The number of frame types is wrong in the original paper and some following papers (e.g. Gorinski et al., 2013[3]). The test set is not any more diverse than the training set in terms of frame types. See discussion.

There are some unexpected differences between (A) (no null instatiation) test data and (B) gold data:

  • A has no coreference annotation while B does.
  • Some overt roles are missing in A, e.g. sentence 163, token 17, A misses frame assistance.01 and two overt roles (A0 and A1)

The official scorer is buggy:

In correctedTiger.PB.txt, some INI's have a filler! And when I create a file that have IN'sI without any filler, the scorer broke. There are two sentences without syntactic analysis: sentence #20 and #392 (they have NONE as their parse tree).

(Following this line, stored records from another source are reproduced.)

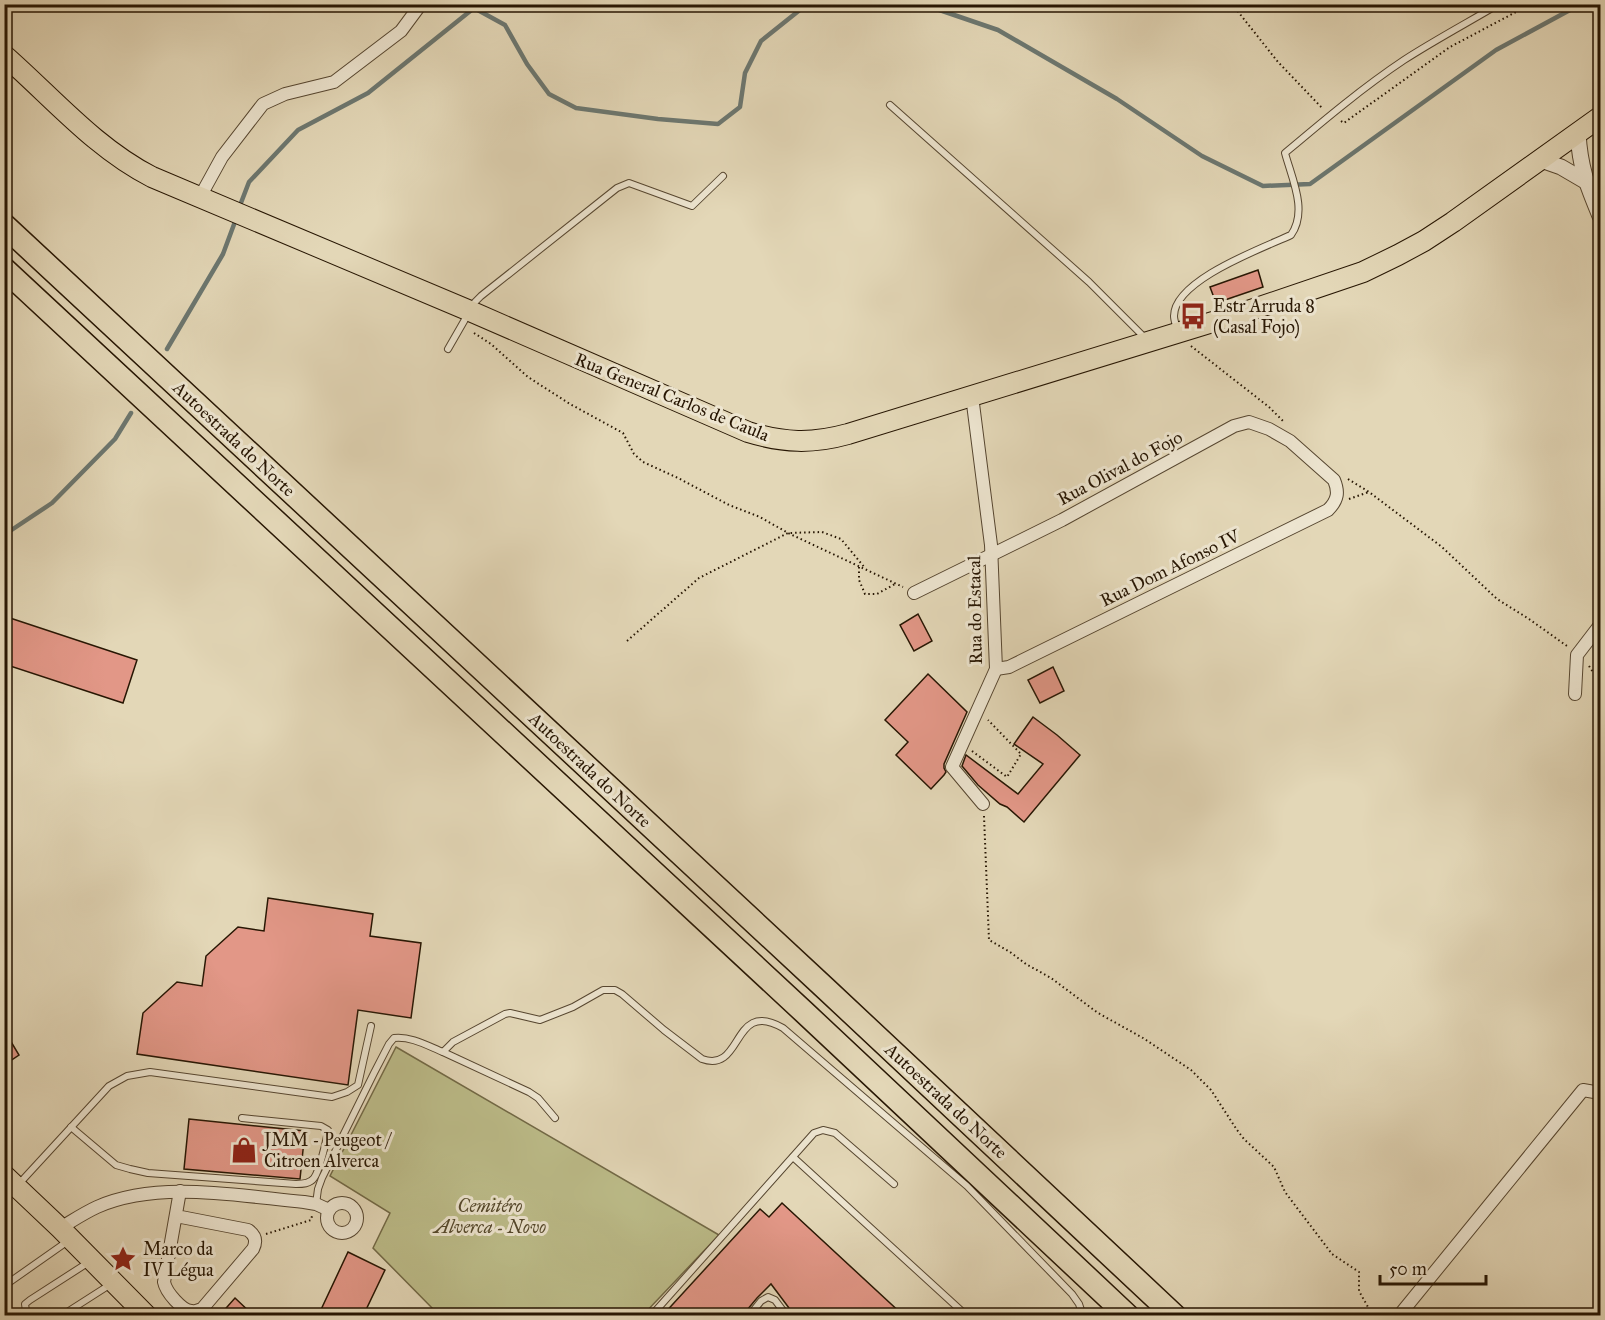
<svg xmlns="http://www.w3.org/2000/svg" width="1605" height="1320" font-family="'IM FELL Great Primer',serif">
	<rect width="100%" height="100%" fill="#e3d7b7"/>
	<filter id="stains"><feTurbulence type="fractalNoise" baseFrequency=".00333" numOctaves="4"/><feColorMatrix values="0 0 0 0 .2 0 0 0 0 .09 0 0 0 0 .02 0 0 0 .5 -.17"/></filter>
	<radialGradient id="worn" r=".72"><stop offset=".6" stop-color="#630" stop-opacity="0"/><stop offset="1" stop-color="#630" stop-opacity=".3"/></radialGradient>
	<polygon fill="#bcbc89" stroke="#726946" stroke-width="1.5" points="396,1047 719,1235 643,1315 439,1315 373,1248 390,1213 330,1176"/>
	<g fill="none" stroke-linecap="round" stroke-linejoin="round">
		<g stroke="#6c7770" stroke-width="4.5">
			<polyline points="922,4 998,30 1117,99 1202,156 1263,186 1310,184 1496,50 1581,4"/>
			<polyline points="239,208 249,182 298,130 368,93 474,8 505,25 527,64 549,94 576,108 658,119 718,124 740,107 745,73 761,41 801,9 814,4"/>
			<polyline points="167,349 223,254 236,219"/>
			<polyline points="4,535 52,503 115,439 131,413"/>
		</g>
	</g>
	<g fill="#e29787" stroke="#271603" stroke-width="1.5">
		<polygon points="1258,270 1263,287 1216,303 1210,287"/>
		<polygon points="918,614 932,641 914,651 900,625"/>
		<polygon points="4,616 137,660 123,703 4,664"/>
		<polygon points="1053,667 1064,691 1040,703 1028,680"/>
		<polygon points="928,674 967,712 944,764 944,768 946,772 944,775 931,789 896,755 908,742 885,720"/>
		<polygon points="1033,717 1057,735 1080,755 1024,822 1007,807 1000,804 978,785 962,766 966,755 1018,794 1043,764 1014,744"/>
		<polygon points="268,898 373,914 370,936 421,943 411,1018 358,1010 348,1085 137,1054 143,1013 177,982 202,986 206,956 238,927 264,931"/>
		<polygon points="4,1030 19,1055 4,1065"/>
		<polygon points="189,1119 305,1131 300,1179 184,1169"/>
		<polygon points="782,1203 904,1316 795,1316 771,1284 757,1298 742,1316 662,1316 760,1209 769,1217"/>
		<polygon points="348,1252 385,1270 363,1316 318,1316"/>
		<polygon points="235,1298 254,1316 219,1316"/>
	</g>
	<g fill="none" stroke-linecap="round" stroke-linejoin="round">
		<g stroke="#564630" stroke-width="8">
			<g id="service">
				<polyline points="890,105 1089,282 1146,339"/>
				<path d="M1177,330C1176,325 1174,320 1174,316C1174,280 1263,248 1291,235C1308,211 1292,179 1285,153C1323,121 1362,88 1404,60C1435,40 1467,23 1499,4"/>
				<polyline points="448,349 475,302 481,296 617,188 629,183 692,206 723,176"/>
				<polyline points="443,1052 529,1092 538,1098 555,1118"/>
				<path d="M71,1127L116,1165L130,1169L148,1173L296,1184C302,1184 310,1184 314,1178C319,1172 327,1139 328,1130L321,1126L242,1118"/>
				<polyline points="793,1157 967,1316"/>
				<polyline points="17,1186 109,1086 127,1076 150,1072 332,1097 347,1092 358,1085 371,1026"/>
				<path d="M316,1204L318,1189L322,1178L374,1073L389,1044L394,1038C411,1036 428,1046 443,1052L453,1042L505,1014L510,1013L540,1020L573,1007L603,990H615L622,994L664,1030L702,1059C744,1074 731,998 783,1028L967,1186L1072,1294L1079,1304L1083,1316"/>
				<polyline points="4,1286 68,1241"/>
				<polyline points="30,1316 26,1311 25,1304 30,1300 89,1262"/>
				<polyline points="61,1316 111,1284"/>
				<polyline points="651,1316 814,1133 823,1130 835,1133 894,1184"/>
				<polyline points="749,1316 761,1301 768,1297 775,1300 787,1316"/>
			</g>
		</g>
		<g stroke="#564630" stroke-width="14">
			<g id="minor">
				<polyline points="200,197 222,157 263,104 285,94 334,82 401,31 421,4"/>
				<polyline points="972,396 991,545 996,669 952,767 983,804"/>
				<path d="M914,593L1062,520L1234,426L1249,422L1269,429L1290,441L1334,480C1339,492 1338,500 1328,510L1009,667L996,669"/>
				<polyline points="1575,694 1577,655 1600,625"/>
				<circle cx="342" cy="1218" r="15"/>
				<path d="M176,1216L248,1230C255,1235 257,1241 253,1249L202,1309C198,1310 196,1312 192,1311C182,1311 166,1292 164,1282L180,1191"/>
				<path d="M60,1228C72,1221 84,1213 97,1207C158,1180 239,1196 304,1202L316,1204L329,1210"/>
				<polyline points="1404,1316 1402,1312 1583,1090 1600,1093"/>
			</g>
		</g>
		<g stroke="#564630" stroke-width="17">
			<g id="tertiary">
				<path d="M1578,133C1580,168 1587,185 1600,216"/>
				<polyline points="1541,160 1561,167 1585,181"/>
			</g>
		</g>
		<g stroke="#271603" stroke-width="22">
			<g id="primary">
				<path d="M4,55C52,97 95,148 152,177L470,311L748,432C784,443 812,444 848,434L1242,313L1363,272L1398,255L1424,241L1453,222L1600,117"/>
				<polyline points="4,1175 60,1228 147,1316"/>
			</g>
		</g>
		<g stroke="#271603" stroke-width="25">
			<g id="motorway">
				<polyline points="4,225 826,989 1175,1316"/>
				<polyline points="4,269 804,1012 1128,1316"/>
			</g>
		</g>
		<g stroke="#271603" stroke-width="2" stroke-dasharray="1.5 3" stroke-linecap="butt">
			<polyline points="1232,4 1278,62 1322,108"/>
			<polyline points="1341,121 1344,123 1348,120 1450,47 1531,4"/>
			<polyline points="474,333 491,344 528,377 570,404 623,433 634,454 643,462 678,478 729,505 760,517 788,533 903,587"/>
			<polyline points="1191,346 1269,407 1284,422"/>
			<polyline points="1348,479 1369,492 1442,547 1497,599 1529,619 1567,646"/>
			<polyline points="1349,499 1369,492"/>
			<polyline points="859,567 859,580 865,594 877,594 895,584"/>
			<polyline points="627,641 699,578 788,533 822,532 841,539 865,568"/>
			<polyline points="1589,666 1600,683"/>
			<polyline points="972,751 1007,777 1021,754 988,720"/>
			<polyline points="984,816 989,940 1010,952 1026,964 1051,978 1098,1013 1143,1038 1191,1070 1211,1090 1237,1130 1244,1139 1274,1167 1285,1192 1332,1254 1359,1272 1359,1291 1373,1316"/>
			<polyline points="266,1234 311,1220 312,1216"/>
		</g>
		<use href="#service" stroke="#ede5d0" stroke-width="6"/>
		<use href="#minor" stroke="#ede5d0" stroke-width="12"/>
		<use href="#tertiary" stroke="#ede5d0" stroke-width="15"/>
		<use href="#primary" stroke="#e3d7b7" stroke-width="20"/>
		<use href="#motorway" stroke="#e3d7b7" stroke-width="22"/>
	</g>
	<defs>
		<g id="bus-bare" transform="scale(2.07)"><path d="M-5-6H5V4H4V6H2V4H-2V6H-4V4H-5ZM-3.5-4V0h7V-4ZM-3.5 1.2v1.5H-2V1.2ZM2 1.2v1.5H3.5V1.2Z" fill="#8f2418" stroke="#ede5d0" stroke-width="2.5" paint-order="stroke"/></g>
		<g id="shop-bare" transform="scale(2.07)"><path d="M-5-2.5h2.3a2.7 3.5 0 0 1 5.4 0H5L5.5 6h-11ZM-1.5-2.5h3a1.5 2.3 0 0 0-3 0Z" fill="#8f2418" stroke="#ede5d0" stroke-width="2.5" paint-order="stroke"/></g>
		<g id="sight-bare" transform="scale(2.07)"><path d="M0-6L1.8-2.2L6-1.7L2.9 1.2L3.7 5.4L0 3.3L-3.7 5.4L-2.9 1.2L-6-1.7L-1.8-2.2Z" fill="#8f2418" stroke="#ede5d0" stroke-width="2.5" paint-order="stroke"/></g>
	</defs>
	<g fill-rule="evenodd">
		<use href="#bus-bare" x="1193" y="316"/>
		<use href="#shop-bare" x="244" y="1150"/>
		<use href="#sight-bare" x="123" y="1259"/>
	</g>
	<g text-anchor="middle" dominant-baseline="central" stroke-width="6" stroke-linejoin="round" paint-order="stroke">
		<g font-size="18" fill="#271603" stroke="#ede5d0" text-anchor="start">
			<text x="1213" y="306">Estr Arruda 8<tspan x="1213" dy="21">(Casal Fojo)</tspan></text>
			<text x="264" y="1140">JMM - Peugeot /<tspan x="264" dy="21">Citroen Alverca</tspan></text>
			<text x="143" y="1249">Marco da<tspan x="143" dy="21">IV Légua</tspan></text>
		</g>
		<g font-size="18" fill="#271603" stroke="#ede5d0">
			<text transform="translate(672 397) rotate(22)">Rua General Carlos de Caula</text>
			<text transform="translate(234 439) rotate(43)">Autoestrada do Norte</text>
			<text transform="translate(1120 468) rotate(-28)">Rua Olival do Fojo</text>
			<text transform="translate(1170 568) rotate(-26)">Rua Dom Afonso IV</text>
			<text transform="translate(975 610) rotate(-91)">Rua do Estacal</text>
			<text transform="translate(590 770) rotate(43)">Autoestrada do Norte</text>
			<text transform="translate(946 1101) rotate(43)">Autoestrada do Norte</text>
		</g>
		<g font-size="18" font-style="italic" fill="#54482b" stroke="#ede5d0">
			<text x="490" y="1206">Cemitéro<tspan x="490" dy="21">Alverca - Novo</tspan></text>
		</g>
	</g>
	<rect width="1605" height="1320" fill="none" stroke="#e3d7b7" stroke-width="24"/>
	<rect x="6" y="6" width="1593" height="1308" fill="none" stroke="#271603" stroke-width="3"/>
	<rect x="12" y="12" width="1581" height="1296" fill="none" stroke="#271603" stroke-width="1.5"/>
	<path d="M1380 1275v9h106v-9" fill="none" stroke="#271603" stroke-width="3"/>
	<text x="1389" y="1275" font-size="18" fill="#271603" stroke="#ede5d0" stroke-width="4.5" paint-order="stroke">50 m</text>
	<rect width="100%" height="100%" filter="url(#stains)"/>
	<rect width="100%" height="100%" fill="url(#worn)"/>
</svg>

  1. Ruppenhofer, J., Sporleder, C., Morante, R., Baker, C., & Palmer, M. (2010). SemEval-2010 Task 10: Linking Events and Their Participants in Discourse. In Proceedings of the 5th International Workshop on Semantic Evaluation, ACL 2010 (pp. 45–50). Uppsala, Sweden.
  2. 2.0 2.1 Ruppenhofer, J., Lee-Goldman, R., Sporleder, C., & Morante, R. (2013). Beyond sentence-level semantic role labeling: Linking argument structures in discourse. Language Resources and Evaluation, 47(3), 695–721.
  3. Gorinski, P., Ruppenhofer, J., & Sporleder, C. (2013). Towards Weakly Supervised Resolution of Null Instantiations. Proceedings of IWCS, 1–11.